Clemson has already set a program record for wins in a season this fall, nearing the yardstick set forth by its coaching staff during the preseason: Let’s be the first team to win 15 games in a season, Swinney told the Tigers in August.

Meanwhile, even as he remains “a big gut-instinct guy,” Swinney has tweaked and altered his own approach. He hired Venables away from Oklahoma in 2012, handing over full control of Clemson’s defense. After an uneven stint as the Tigers’ primary offensive play-caller, he turned the offense over to current SMU coach Chad Morris, the architect of the program’s tempo-based scheme.

Follow the road to the 2015 College Football Playoff at The Football Four, our home to rate and debate the nation’s best.

When Morris left last December, Swinney turned the offense over to co-coordinators Tony Elliott and Jeff Scott; Clemson’s 500 points scored already are the third-most in school history, and a 25% improvement over last season.

“You evolve at anything you do,” Swinney said. “I’m pretty settled in with what I believe in, but that doesn’t mean it’s the best thing for next year. There are things you always believe in, but you always kind of challenge them. ‘OK, are we just doing this way to do it or is it the best way?’ Those are things I’m always looking at.”

Once a walk-on, always a walk-on, even as Swinney’s track record has placed him on an elite trajectory. Enthusiastic, even blindingly optimistic, yet dedicated to snap-by-snap accountability. Open and lacking in pretense yet addicted to the details, scheduling and mapping out each day to the smallest step.

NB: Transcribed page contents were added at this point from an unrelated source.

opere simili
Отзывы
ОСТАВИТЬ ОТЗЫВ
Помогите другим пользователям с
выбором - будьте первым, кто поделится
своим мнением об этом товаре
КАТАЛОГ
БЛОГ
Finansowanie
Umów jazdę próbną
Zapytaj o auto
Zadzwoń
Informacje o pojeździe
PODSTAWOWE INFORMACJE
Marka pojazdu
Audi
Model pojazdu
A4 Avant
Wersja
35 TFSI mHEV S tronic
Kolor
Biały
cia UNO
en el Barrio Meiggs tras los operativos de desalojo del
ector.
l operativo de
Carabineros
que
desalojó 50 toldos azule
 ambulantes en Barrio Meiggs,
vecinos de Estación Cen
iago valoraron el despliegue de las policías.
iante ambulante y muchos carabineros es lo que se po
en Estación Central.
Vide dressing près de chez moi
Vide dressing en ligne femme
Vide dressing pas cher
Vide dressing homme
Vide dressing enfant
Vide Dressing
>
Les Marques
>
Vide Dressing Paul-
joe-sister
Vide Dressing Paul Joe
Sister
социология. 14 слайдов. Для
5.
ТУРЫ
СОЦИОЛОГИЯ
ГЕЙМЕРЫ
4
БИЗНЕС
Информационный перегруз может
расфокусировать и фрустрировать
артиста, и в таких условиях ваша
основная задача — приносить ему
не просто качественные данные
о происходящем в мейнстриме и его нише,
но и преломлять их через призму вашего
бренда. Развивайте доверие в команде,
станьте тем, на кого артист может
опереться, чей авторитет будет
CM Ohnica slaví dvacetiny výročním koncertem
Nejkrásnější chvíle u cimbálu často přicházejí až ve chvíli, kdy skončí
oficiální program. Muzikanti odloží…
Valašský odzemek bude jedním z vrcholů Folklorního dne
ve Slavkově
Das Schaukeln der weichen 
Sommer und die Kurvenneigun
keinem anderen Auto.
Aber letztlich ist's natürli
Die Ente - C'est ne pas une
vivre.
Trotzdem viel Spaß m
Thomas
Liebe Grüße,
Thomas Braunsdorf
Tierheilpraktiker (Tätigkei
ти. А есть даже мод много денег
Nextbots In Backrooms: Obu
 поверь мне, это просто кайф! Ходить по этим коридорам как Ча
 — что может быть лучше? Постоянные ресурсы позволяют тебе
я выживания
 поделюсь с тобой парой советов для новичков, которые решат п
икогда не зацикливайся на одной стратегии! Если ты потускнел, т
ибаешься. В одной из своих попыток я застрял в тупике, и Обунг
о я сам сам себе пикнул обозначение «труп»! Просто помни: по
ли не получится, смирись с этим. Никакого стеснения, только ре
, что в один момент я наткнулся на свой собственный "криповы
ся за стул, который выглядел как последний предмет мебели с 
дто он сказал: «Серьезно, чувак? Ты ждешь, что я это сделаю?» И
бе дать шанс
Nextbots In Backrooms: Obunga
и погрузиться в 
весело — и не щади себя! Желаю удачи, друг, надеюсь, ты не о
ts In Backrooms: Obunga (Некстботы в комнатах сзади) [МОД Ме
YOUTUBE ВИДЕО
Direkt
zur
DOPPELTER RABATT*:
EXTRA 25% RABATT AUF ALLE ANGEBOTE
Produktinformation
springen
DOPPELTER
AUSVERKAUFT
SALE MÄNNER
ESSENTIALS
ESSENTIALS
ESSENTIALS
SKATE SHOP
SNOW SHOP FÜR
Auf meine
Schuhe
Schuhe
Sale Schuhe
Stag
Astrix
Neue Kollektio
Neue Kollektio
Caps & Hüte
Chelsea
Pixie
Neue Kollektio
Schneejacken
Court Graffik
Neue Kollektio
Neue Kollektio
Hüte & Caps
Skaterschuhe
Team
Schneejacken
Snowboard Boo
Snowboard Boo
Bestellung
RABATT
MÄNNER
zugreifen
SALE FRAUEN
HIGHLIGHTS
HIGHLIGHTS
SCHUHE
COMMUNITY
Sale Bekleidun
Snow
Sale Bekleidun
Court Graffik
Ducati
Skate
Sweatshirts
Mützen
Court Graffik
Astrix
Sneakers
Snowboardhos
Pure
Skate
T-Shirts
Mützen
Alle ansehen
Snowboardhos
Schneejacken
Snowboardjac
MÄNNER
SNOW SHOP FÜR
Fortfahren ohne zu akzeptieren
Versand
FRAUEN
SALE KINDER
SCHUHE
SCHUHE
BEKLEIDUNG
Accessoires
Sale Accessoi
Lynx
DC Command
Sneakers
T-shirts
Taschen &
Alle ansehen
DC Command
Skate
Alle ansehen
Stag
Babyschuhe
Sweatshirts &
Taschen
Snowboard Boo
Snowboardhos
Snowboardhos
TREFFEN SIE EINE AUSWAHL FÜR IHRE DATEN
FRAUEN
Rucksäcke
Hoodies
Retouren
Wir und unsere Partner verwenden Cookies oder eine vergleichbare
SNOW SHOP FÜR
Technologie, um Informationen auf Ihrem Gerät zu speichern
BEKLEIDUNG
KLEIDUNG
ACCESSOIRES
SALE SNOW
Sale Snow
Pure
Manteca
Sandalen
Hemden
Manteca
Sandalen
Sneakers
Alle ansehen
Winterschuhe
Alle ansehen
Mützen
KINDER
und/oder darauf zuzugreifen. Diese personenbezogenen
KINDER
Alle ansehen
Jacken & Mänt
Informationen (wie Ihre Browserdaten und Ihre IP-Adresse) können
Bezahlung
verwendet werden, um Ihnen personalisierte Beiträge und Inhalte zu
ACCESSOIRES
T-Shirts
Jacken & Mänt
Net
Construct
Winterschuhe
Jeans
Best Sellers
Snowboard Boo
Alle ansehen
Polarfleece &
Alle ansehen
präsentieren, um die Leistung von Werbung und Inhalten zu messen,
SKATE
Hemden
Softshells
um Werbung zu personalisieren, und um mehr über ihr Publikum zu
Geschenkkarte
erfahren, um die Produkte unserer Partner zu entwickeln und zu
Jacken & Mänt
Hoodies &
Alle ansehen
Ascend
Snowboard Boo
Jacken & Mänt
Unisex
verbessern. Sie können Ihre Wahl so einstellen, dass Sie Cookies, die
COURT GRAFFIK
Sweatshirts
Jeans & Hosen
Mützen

“You’ve definitely seen that carry over into his coaching style, his personality, his recruiting philosophy,” Bowden said. “There’s no doubt you see some of those characteristics as a walk-on in his coaching.”

Swinney’s success has simply come in his own way, with a style cribbed partially from others yet totally distinctive in a profession where imitation is encouraged, if not required.

“At the end of the day, you’ve got to be who you are,” he said. “You’ve got to have a philosophy that you believe in. I learned that early on. You can learn from others, but you can’t be somebody else. You’ve got to do things your way. That’s all I’m trying to do.”